Oh it’s a laugh, alright. The course Jag had set up for us was a tiny, narrow affair round the back of its Fen End engineering centre. Not a proper rally stage by any means, and not fast, but varied and technical enough to get a sense of the F-Type’s ways.
The rollcage means it’s like climbing into a coupe, because you have to duck your helmeted head under metal tubing thick and hard enough to support the weight of the entire car. But once you’re buckled into the race seat, it’s all very F-Type. F-Type steering wheel, dashboard, centre console, gear-lever… There are clues you’re in something a bit different, though. The hydraulic handbrake lever, for example, and the small array of buttons just behind the gear lever, which let you turn on the light pod, arm the fire extinguishers and so-on. Then there’s the little screen between the dials, which is constantly cycling through error codes brought on by all the modifications. The car’s computer is plainly having a meltdown of fairly epic proportions.
Yet it starts on the button, and slots into drive in the normal way. Like a normal F-Type.
The first bit of the course is tarmac, albeit slick with mud. There isn’t much grip, even with those knobbly tyres, and the F-Type slews away from the start line. The first thing you notice is the noise, which is loud and purposeful if not especially sweet. Meanwhile the pops and bangs on the overrun are a whole new level of outrageous.
Then comes the ride, which is remarkable. It’s soft yet composed, with the kind of compliance and control you only find in cars with thousands of pounds worth of competition-grade suspension. It reminds me a bit of our old off-road spec Ariel Nomad in the way it handles divots and potholes, though it doesn’t have that kind of suspension travel. Whatever you throw at it, the springs and dampers lap it up. In an F-Type this is most incongruous.

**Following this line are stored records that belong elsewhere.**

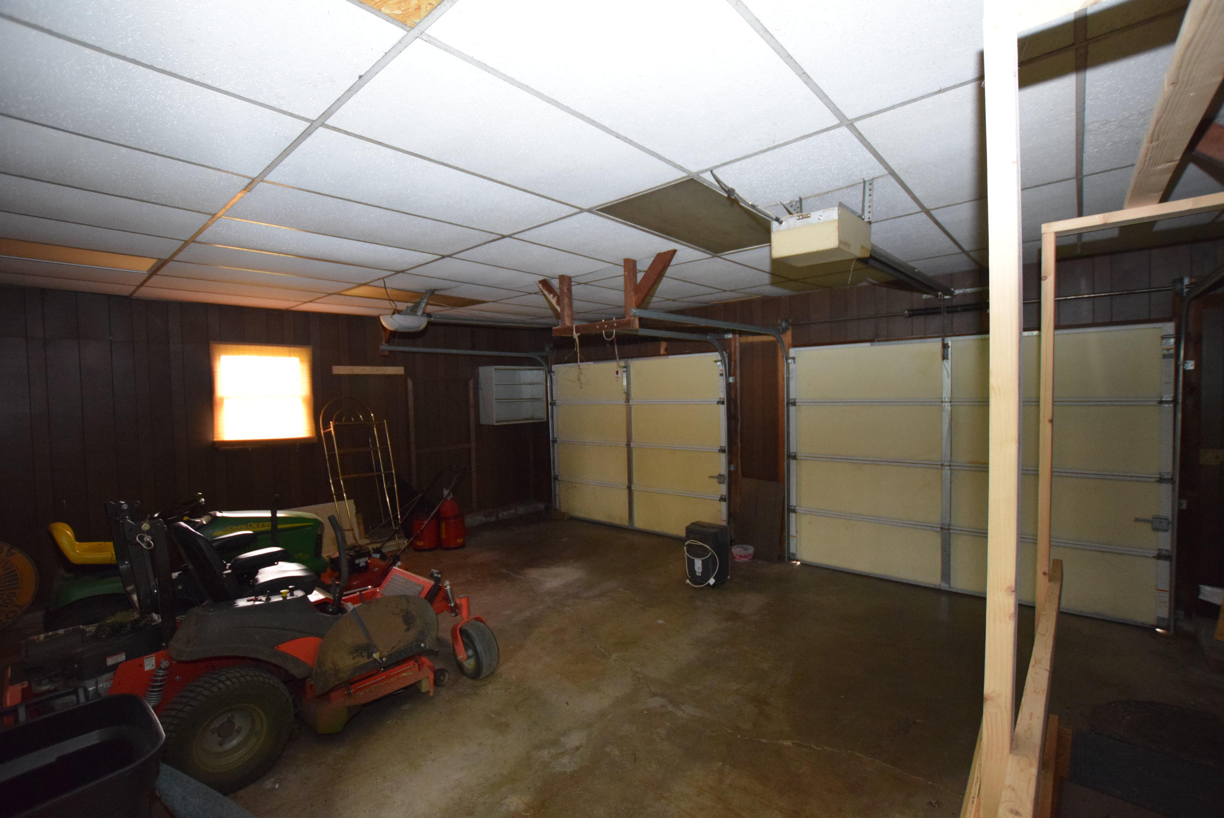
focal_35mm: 15
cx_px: 612
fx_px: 510
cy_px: 409
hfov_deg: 100.3
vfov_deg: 77.4
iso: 2800
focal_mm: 10
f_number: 3.5
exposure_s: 1/60
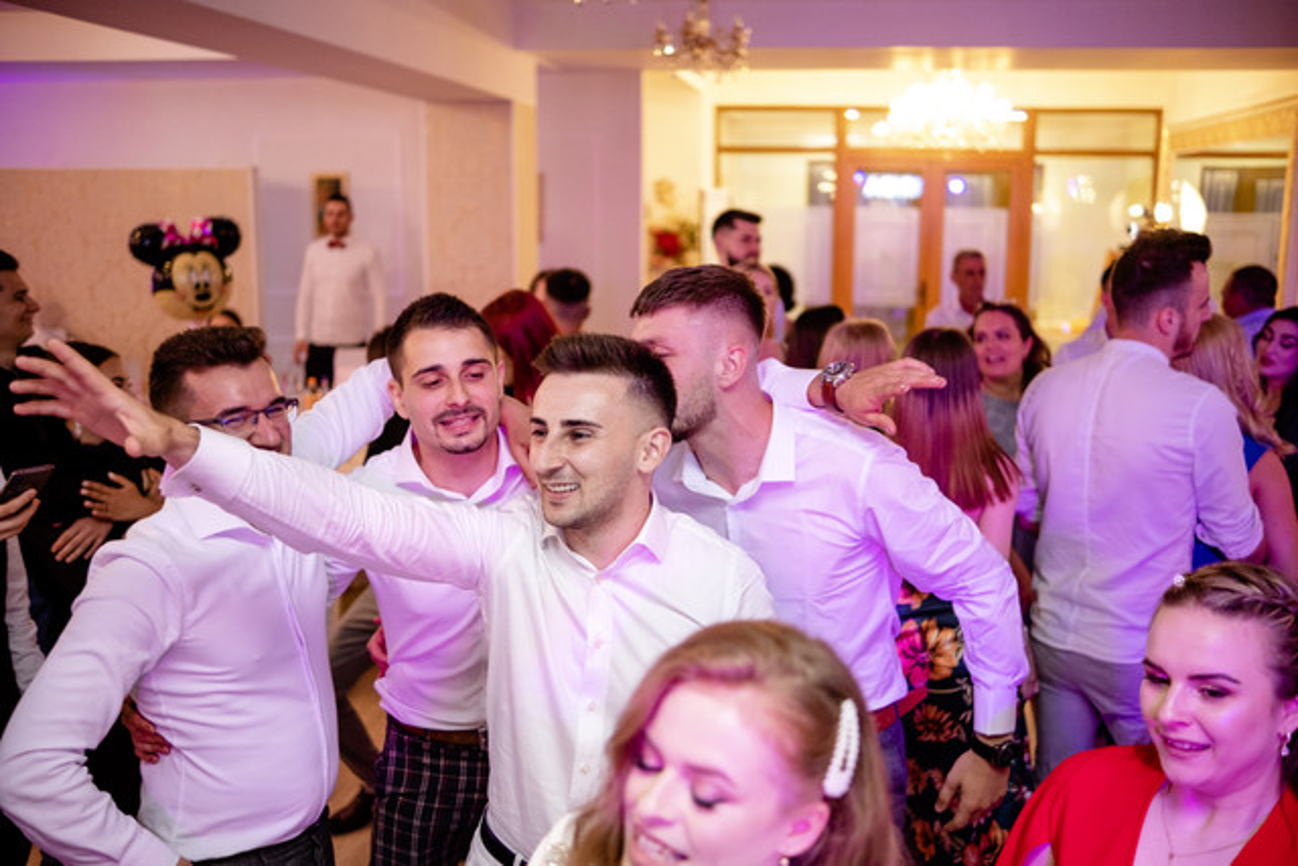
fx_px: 1262
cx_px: 649
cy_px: 433
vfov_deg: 37.9
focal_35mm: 35
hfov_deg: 54.4
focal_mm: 23
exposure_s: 1/200
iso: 1000
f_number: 1.4
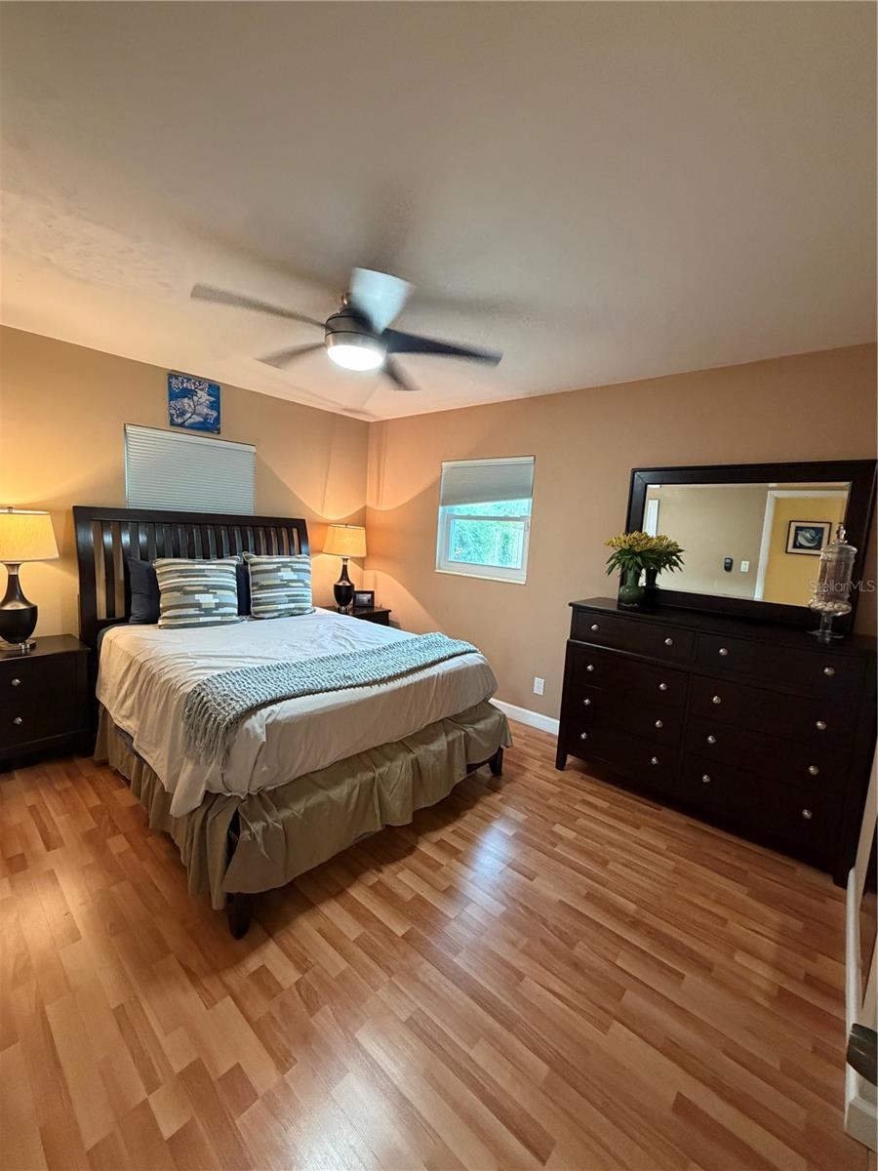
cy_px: 586
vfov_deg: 102.1
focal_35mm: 14
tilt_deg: -6.2
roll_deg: -3.2
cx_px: 439
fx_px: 473
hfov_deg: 85.7
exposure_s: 1/60
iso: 640
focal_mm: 2.22
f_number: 2.2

There’s roll when you turn in, and dive when you brake - it makes the car feel quite old school. The way it slides is as benign as I’ve ever experienced, too. It’s a bit like driving on ice - where the throttle is used as much for steering as it is for accelerating, and it feels like you have all the time in the world to react. Where you exit every corner with a load of opposite lock, lots of noise and a massive smile on your face. Sideways feels like the most natural way to drive it, in classic RWD rally car fashion, exploiting the F-Type’s inherent balance and poise along with that mechanical LSD.

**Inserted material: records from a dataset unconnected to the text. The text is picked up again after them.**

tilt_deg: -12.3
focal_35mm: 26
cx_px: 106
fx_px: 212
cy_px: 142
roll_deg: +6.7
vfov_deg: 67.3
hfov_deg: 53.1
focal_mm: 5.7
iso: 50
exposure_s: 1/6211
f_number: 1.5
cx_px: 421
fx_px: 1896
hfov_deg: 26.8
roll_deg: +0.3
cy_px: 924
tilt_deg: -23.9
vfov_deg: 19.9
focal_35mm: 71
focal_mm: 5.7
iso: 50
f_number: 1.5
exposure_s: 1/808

This is masses of fun going relatively slowly for a rank amateur like me. But in the hands of someone who knows what they’re doing, and on a proper rally stage, that friendliness and the F-Type’s inherent balance must translate into serious speed.
Jag just built the F-Type rally car for a bit of fun. And it certainly is that. Fingers crossed it doesn’t spend its life gathering dust in a warehouse, but out in a forest somewhere. Getting dirty.